Adrien Welsh, membre de la LJCQ
Ars longa, vita brevis. Pour le compositeur et militant grec Mikis Theodorakis, décédé le 2 septembre dernier à l’âge de 96 ans, l’oeuvre est indissociable de sa vie marquée par la lutte contre le nazi-fascisme, contre la dictature des colonels et pour les aspirations démocratiques et sociales non-abouties du peuple grec comme de tous les peuples dans les dernières années.
Celui qui s’est fait connaître du public mondial en signant, en 1964, la musique du film Alexis Zorba – notamment avec le Syrtaki final – était, outre un compositeur, un militant de la première heure qui n’a jamais reculé devant le sacrifice pour faire valoir ses idées. À seulement 17 ans, il s’engage dans l’EAM (Le Front national de libération grec) contre l’occupation fasciste, puis au Parti communiste grec (KKE). Il participe, en 1944, à la sanglante bataille d’Athènes. Durant la Guerre civile, il se range tout naturellement du côté de l’Armée démocratique (DSE). Une fois celle-ci défaite, il subit la répression, l’exil et la torture. Entre 1967 et 1974, alors que sévit la dictature des colonels, il est emprisonné. C’est d’ailleurs de sa cellule qu’il signe la musique du film Z de Costa Gavras et ce n’est qu’en 1970, alors qu’il s’exile en France, qu’il apprend avoir remporté le prix de la meilleure musique au Festival de Cannes.
De retour en Grèce après le soulèvement de la Polytechnique d’Athènes en novembre 1974 (qui aura raison de la junte militaire), il continue son combat politique en parallèle avec son activité créatrice. En 1978, il se porte candidat à la mairie d’Athènes sur la liste du KKE. Il en sera député entre 1981 et 1985.
Musicalement, l’oeuvre de Theodorakis puise dans la musique traditionnelle grecque qu’il sublime en oratorios, symphonies ou encore en hymnes de résistance qui continuent d’inspirer les jeunes et les travailleur-ses dans leurs luttes quotidiennes. Pour lui, composer est une façon d’affirmer sa liberté. Conspuant le « racisme » artistique, il ne ménage pas ses mots lorsqu’il critique la musique classique contemporaine comme musique « de laboratoire » complètement déconnectée des masses. Il s’oppose à l’élitisme mondain, soulignant que l’art doit être accessible à tous et toutes et qu’il n’y a pas lieu d’opposer culture populaire et culture savante. Sa musique était le reflet de cet idéal artistique.

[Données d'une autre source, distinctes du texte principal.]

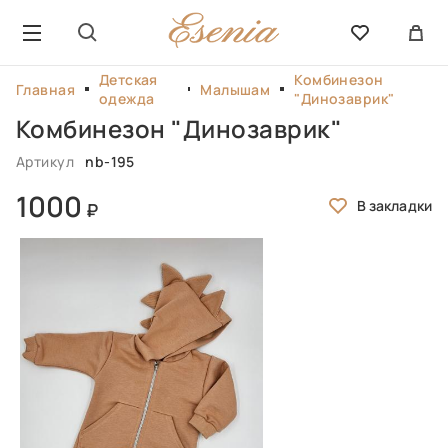
Детская
Комбинезон
Главная
Малышам
одежда
"Динозаврик"
Комбинезон "Динозаврик"
Артикул
nb-195
1000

Sentant la Faucheuse s’approcher de lui à grand pas, en octobre 2020, alors qu’on lui rendait hommage, Theodorakis rédige une lettre au secrétaire général du KKE, Dimitris Koutsoumpas. Il y écrit : « Aujourd’hui, à la fin de ma vie, au moment de faire le bilan, les détails s’estompent et seuls restent les grandes lignes. Je constate donc que mes années les plus fortes, les plus critiques et les plus mûres, je les ai passées dans les rangs du KKE. C’est pourquoi je veux quitter ce monde en communiste. »
En le rencontrant à La Havane en 1981, Fidel Castro dit de Theodorakis : « Je pense que la musique est plus difficile que la politique. La preuve en est qu’il y a beaucoup de politiciens dans le monde, mais très peu de bons musiciens. Mais il y a encore moins d’artistes révolutionnaires, bien que les artistes aient propension à être révolutionnaires. Il y a beaucoup de politiciens qui ne sont pas révolutionnaires, alors le pourcentage d’artistes révolutionnaires est bien plus important que celui de politiciens révolutionnaires. »
Nous pourrions ajouter que, par son œuvre comme par son engagement politique, Theodorakis était à la fois politicien et artiste révolutionnaire, tout comme Aragon, Éluard et Picasso. Faisons-lui cet honneur de le laisser quitter ce monde en tant que communiste.